Reproduce the material below word for word, from its first line through the line containing "genus: Senecio", with both ends included.

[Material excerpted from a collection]
○ ○ ○
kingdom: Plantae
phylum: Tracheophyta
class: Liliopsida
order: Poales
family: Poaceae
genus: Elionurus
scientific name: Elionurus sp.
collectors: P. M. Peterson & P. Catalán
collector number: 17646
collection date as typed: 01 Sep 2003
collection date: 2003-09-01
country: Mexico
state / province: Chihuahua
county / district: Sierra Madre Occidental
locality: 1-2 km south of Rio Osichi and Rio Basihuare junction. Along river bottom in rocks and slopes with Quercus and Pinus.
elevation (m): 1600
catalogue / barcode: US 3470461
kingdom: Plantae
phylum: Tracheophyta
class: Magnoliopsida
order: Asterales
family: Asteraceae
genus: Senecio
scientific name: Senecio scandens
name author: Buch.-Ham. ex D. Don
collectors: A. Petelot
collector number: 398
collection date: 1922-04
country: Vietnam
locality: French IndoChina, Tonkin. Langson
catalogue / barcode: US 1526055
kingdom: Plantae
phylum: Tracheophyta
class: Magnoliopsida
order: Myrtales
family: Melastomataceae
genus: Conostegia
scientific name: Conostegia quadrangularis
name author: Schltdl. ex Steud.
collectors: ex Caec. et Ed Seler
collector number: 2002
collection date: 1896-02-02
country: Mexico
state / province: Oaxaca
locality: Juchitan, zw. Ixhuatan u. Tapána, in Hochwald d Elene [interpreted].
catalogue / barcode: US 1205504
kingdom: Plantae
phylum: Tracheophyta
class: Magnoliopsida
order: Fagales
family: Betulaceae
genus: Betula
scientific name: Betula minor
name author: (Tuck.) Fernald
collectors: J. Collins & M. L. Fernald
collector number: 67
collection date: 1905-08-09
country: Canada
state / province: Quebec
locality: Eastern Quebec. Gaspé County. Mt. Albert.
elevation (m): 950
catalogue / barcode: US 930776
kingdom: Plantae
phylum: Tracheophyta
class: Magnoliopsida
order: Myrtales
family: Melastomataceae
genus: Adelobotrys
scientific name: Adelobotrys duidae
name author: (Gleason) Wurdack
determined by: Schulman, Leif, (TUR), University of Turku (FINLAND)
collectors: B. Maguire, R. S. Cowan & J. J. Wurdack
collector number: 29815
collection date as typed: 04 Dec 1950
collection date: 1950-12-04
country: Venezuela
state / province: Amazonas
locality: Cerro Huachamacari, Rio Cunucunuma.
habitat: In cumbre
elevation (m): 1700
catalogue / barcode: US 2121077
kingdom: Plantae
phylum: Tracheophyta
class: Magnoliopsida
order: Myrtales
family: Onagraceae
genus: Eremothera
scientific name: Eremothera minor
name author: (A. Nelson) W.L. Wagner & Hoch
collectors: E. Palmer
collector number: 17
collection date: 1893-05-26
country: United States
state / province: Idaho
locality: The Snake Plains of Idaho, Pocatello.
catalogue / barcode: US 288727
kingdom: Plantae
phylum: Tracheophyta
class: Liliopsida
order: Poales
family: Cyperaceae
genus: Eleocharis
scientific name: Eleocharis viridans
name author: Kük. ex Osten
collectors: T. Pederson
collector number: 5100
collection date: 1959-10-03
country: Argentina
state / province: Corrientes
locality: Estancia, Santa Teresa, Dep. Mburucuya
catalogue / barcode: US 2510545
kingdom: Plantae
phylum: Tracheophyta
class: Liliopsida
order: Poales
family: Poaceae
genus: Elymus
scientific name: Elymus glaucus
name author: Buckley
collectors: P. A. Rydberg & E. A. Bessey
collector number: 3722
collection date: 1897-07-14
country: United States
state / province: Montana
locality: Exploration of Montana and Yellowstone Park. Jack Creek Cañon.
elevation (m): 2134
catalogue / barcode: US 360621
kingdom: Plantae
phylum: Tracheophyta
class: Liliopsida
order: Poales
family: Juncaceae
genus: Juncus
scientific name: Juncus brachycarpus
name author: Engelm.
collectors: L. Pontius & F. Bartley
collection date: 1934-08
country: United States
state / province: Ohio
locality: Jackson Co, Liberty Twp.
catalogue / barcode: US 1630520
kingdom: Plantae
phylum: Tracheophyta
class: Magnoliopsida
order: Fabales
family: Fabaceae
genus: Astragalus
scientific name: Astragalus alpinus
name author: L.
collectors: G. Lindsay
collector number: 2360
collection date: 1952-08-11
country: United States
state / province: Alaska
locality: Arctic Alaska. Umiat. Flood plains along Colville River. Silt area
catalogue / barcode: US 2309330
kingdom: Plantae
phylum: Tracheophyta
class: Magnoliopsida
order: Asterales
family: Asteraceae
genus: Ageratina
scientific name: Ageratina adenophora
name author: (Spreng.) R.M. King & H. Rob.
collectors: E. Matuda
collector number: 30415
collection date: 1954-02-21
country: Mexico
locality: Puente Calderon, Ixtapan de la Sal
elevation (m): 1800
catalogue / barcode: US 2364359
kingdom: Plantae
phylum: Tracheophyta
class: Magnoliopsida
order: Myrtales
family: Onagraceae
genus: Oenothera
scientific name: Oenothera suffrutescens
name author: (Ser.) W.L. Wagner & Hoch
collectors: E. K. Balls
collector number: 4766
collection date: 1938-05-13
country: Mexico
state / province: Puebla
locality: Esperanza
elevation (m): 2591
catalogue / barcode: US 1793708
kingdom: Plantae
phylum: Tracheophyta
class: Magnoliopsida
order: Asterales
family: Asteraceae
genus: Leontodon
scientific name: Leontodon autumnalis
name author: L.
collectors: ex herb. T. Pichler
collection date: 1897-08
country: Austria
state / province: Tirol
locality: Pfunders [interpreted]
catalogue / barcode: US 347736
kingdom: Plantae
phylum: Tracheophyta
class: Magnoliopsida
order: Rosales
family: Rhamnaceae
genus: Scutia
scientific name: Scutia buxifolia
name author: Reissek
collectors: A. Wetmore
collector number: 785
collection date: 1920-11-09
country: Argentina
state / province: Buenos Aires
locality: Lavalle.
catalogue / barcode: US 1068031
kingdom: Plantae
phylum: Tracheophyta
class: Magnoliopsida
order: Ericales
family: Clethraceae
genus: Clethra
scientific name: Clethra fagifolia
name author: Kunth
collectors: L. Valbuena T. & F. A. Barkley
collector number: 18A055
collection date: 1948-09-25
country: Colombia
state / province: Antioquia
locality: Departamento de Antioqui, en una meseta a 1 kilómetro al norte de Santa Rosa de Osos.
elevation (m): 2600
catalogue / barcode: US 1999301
○ ○ ○
> **TASK ANSWER**
kingdom: Plantae
phylum: Tracheophyta
class: Liliopsida
order: Poales
family: Poaceae
genus: Elionurus
scientific name: Elionurus sp.
collectors: P. M. Peterson & P. Catalán
collector number: 17646
collection date as typed: 01 Sep 2003
collection date: 2003-09-01
country: Mexico
state / province: Chihuahua
county / district: Sierra Madre Occidental
locality: 1-2 km south of Rio Osichi and Rio Basihuare junction. Along river bottom in rocks and slopes with Quercus and Pinus.
elevation (m): 1600
catalogue / barcode: US 3470461
kingdom: Plantae
phylum: Tracheophyta
class: Magnoliopsida
order: Asterales
family: Asteraceae
genus: Senecio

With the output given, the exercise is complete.